Agaknya, pemerintahan Obama yakin peringatan serupa akan melindungi hak kebebasan berpendapat dari konsekuensi larangan pencemaran nama baik agama.
Masalahnya adalah, meskipun ada peringatan, tindakan mendukung perjanjian-perjanjian ini justru merugikan klaim Amandemen Pertama.
Alasannya, hak kebebasan berpendapat tidak bersifat mutlak. Adalah konstitusional bagi pemerintah untuk membatasi isi pidato jika diperlukan untuk memajukan “kepentingan pemerintah yang mendesak”. Meskipun perjanjian-perjanjian tidak bisa mengalahkan Amandemen Pertama, perjanjian-perjanjian tersebut dapat memberikan kepentingan yang mendesak karena pengadilan dapat menemukan bahwa Amerika mempunyai kepentingan utama dalam mengikuti hukum internasional.
Skenario ini tidak bersifat hipotetis. Itu benar-benar terjadi.

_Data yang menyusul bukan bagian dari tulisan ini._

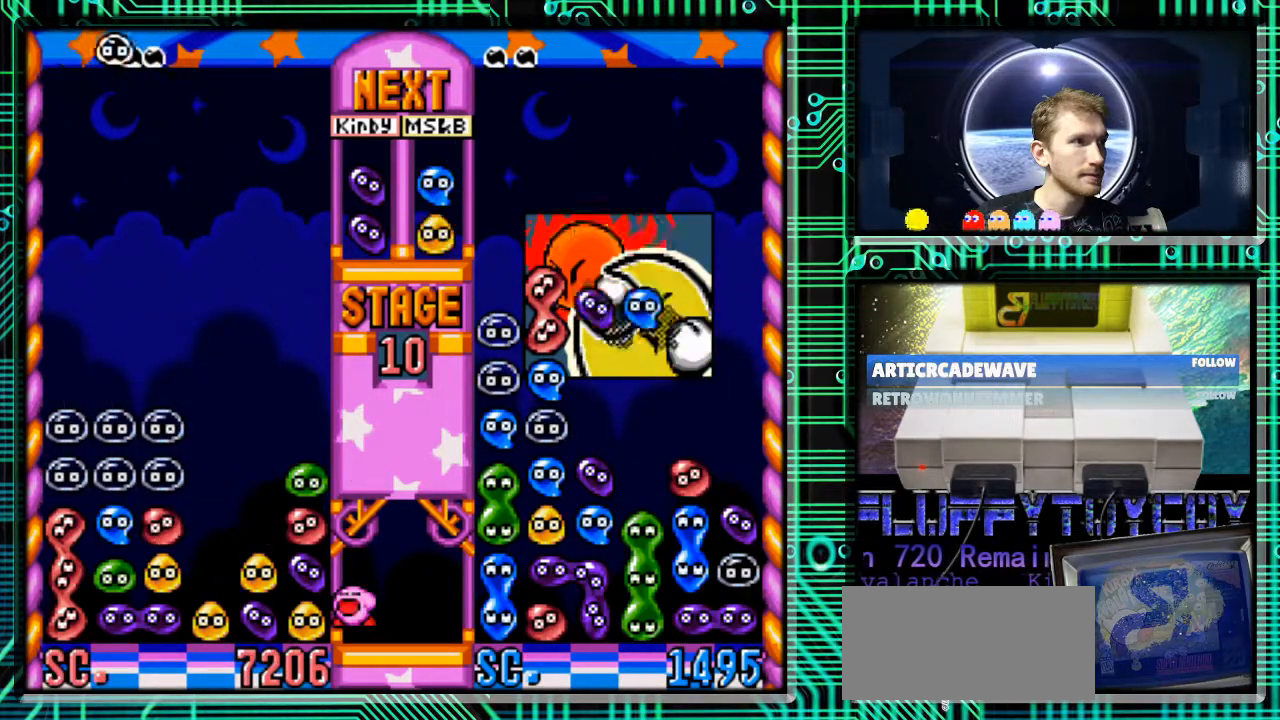
{"buttons": [], "events": []}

Dalam kasus tahun 1986, Finzer v. Barry, Pengadilan Banding AS untuk Sirkuit DC menguatkan larangan Washington untuk menampilkan pesan-pesan penting dalam jarak 500 kaki dari kedutaan asing. Pengadilan beralasan bahwa undang-undang tersebut memenuhi kepentingan pemerintah dalam menegakkan Konvensi Wina yang mewajibkan negara-negara penandatangan untuk melindungi kedutaan agar tidak “mempengaruhi martabat kedutaan.” Mahkamah Agung membatalkannya, tetapi dengan alasan yang berbeda.
Pelajaran yang bisa diambil adalah bahwa kewajiban perjanjian internasional dapat melemahkan hak kebebasan berpendapat di dalam negeri karena menciptakan kepentingan pemerintah untuk melakukan sensor terhadap ucapan. Reservasi perjanjian standar tidak ada gunanya karena hanya mencakup hak berpendapat yang “dilindungi oleh Konstitusi” dan jika ada kepentingan yang mendesak, maka kebebasan berpendapat tidak dilindungi.

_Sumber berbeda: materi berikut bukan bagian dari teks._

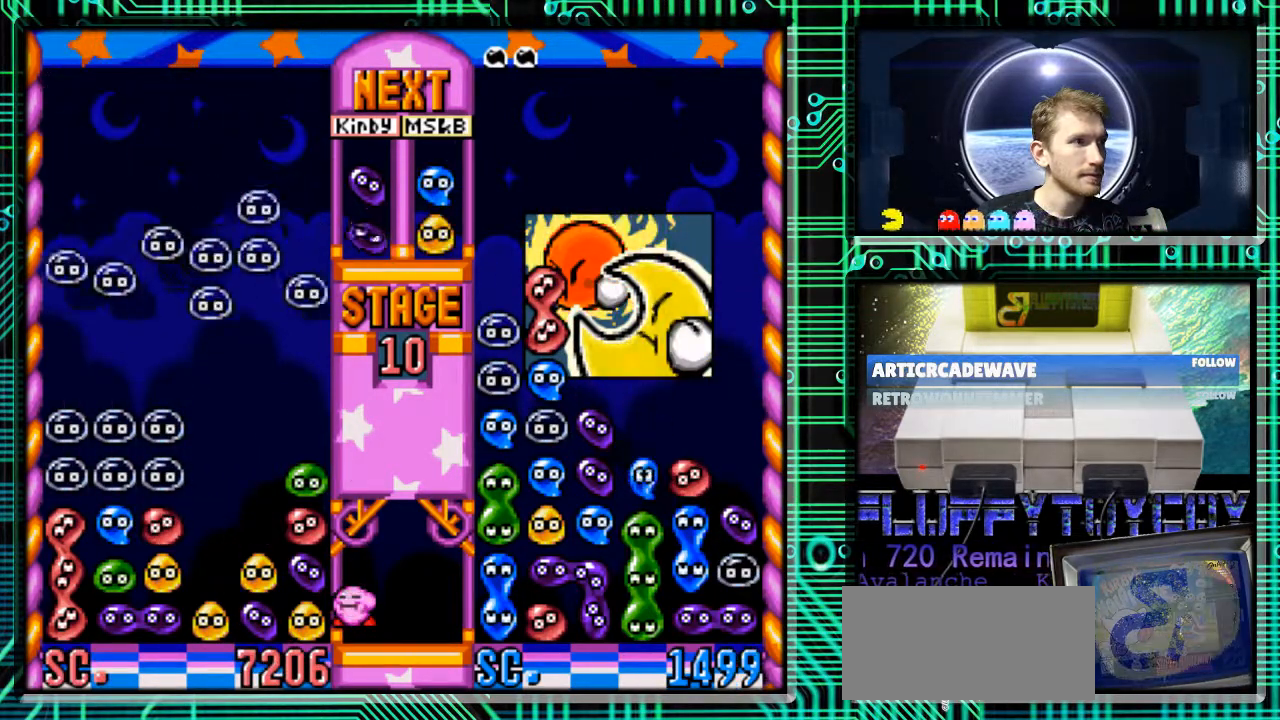
{"buttons": [], "events": []}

Oleh karena itu, penting bagi pemerintah AS untuk menahan godaan untuk mendukung inisiatif-inisiatif ini sejak awal.
Mungkin ada nilai strategis dalam menjilat dunia Islam, namun mendukung inisiatif OKI yang mengancam kebebasan berpendapat membuat pemerintahan Obama terbuka terhadap kritik yang dilontarkannya terhadap pendahulunya di Gedung Putih – bahwa hal itu dilakukan atas nama keamanan nilai-nilai fundamental kita.
Daniel Huff adalah direkturnya Proyek hukum di Forum Timur Tengah. Dia sebelumnya menjabat sebagai penasihat Komite Kehakiman Senat dan sebagai rekanan di McKinsey & Company.